Un’altra discrepanza riguarda l’applicazione richiesta e i requisiti applicativi tra il settore finanziario e quello non finanziario. “Attualmente, il settore finanziario ha paradossalmente obblighi più stringenti rispetto alle aziende che vengono finanziate. In altre parole, le imprese che ricevono finanziamenti (hanno obblighi informativi inferiori rispetto a quanto viene richiesto da chi invece li finanzia). Si creano cioè situazioni in cui una banca è tenuta a rendicontare informazioni relative ai propri finanziamenti chiedendo alle imprese (finanziate) informazioni che quelle imprese non sono tenute a produrre per legge.

Si tratta di difficoltà evidenti  che hanno origine da un’idea iniziale che prevedeva di utilizzare il settore finanziario come propulsore di un movimento verso la sostenibilità in chiave di investimento competitivo. Una logica corretta dal punto di vista ideale ma che avrebbe bisogno di un quadro normativo adeguato, in grado di eliminare gli squilibri che si sono nel frattempo evidenziati.

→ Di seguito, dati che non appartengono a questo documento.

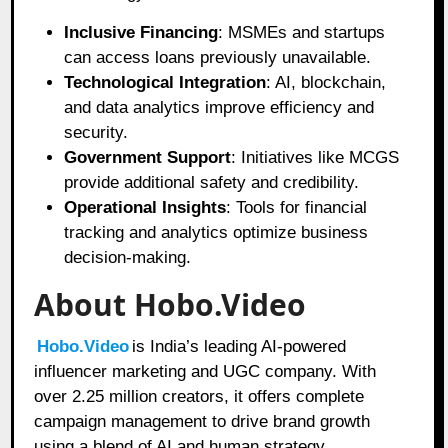
Inclusive Financing
: MSMEs and startups
can access loans previously unavailable.
Technological Integration
: AI, blockchain,
and data analytics improve efficiency and
security.
Government Support
: Initiatives like MCGS
provide additional safety and credibility.
Operational Insights
: Tools for financial
tracking and analytics optimize business
decision-making.
About Hobo.Video
Hobo.Video
is India’s leading AI-powered
influencer marketing and UGC company. With
over 2.25 million creators, it offers complete
campaign management to drive brand growth
using a blend of AI and human strategy.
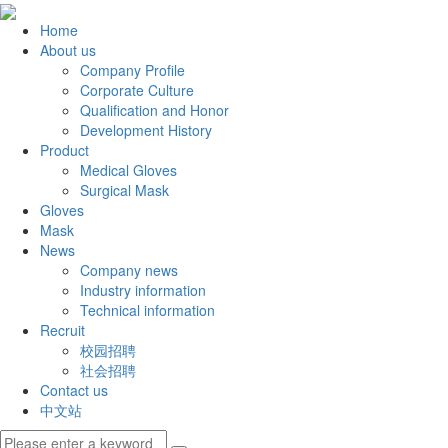
Home
About us
Company Profile
Corporate Culture
Qualification and Honor
Development History
Product
Medical Gloves
Surgical Mask
Gloves
Mask
News
Company news
Industry information
Technical information
Recruit
校园招聘
社会招聘
Contact us
中文站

Un altro aspetto legato al position paper di BusinessEurope riguarda il coinvolgimento fondamentale di tutti gli stakeholder che operano sul campo. “Fino a poco tempo fa, l’interazione con il mondo operativo è stata marginale – conclude -. È necessario aprire il coinvolgimento agli attori che possono manifestare la loro competenza, specialmente dal lato imprenditoriale e delle organizzazioni che vivono direttamente queste tematiche. L’Omnibus rappresenta una pausa necessaria anche per correggere questo approccio ma prima di tutto è necessario affrontare le problematiche legate alle carenze di certezza del diritto, alle incongruenze tra le direttive e al disallineamento degli obblighi tra settori”.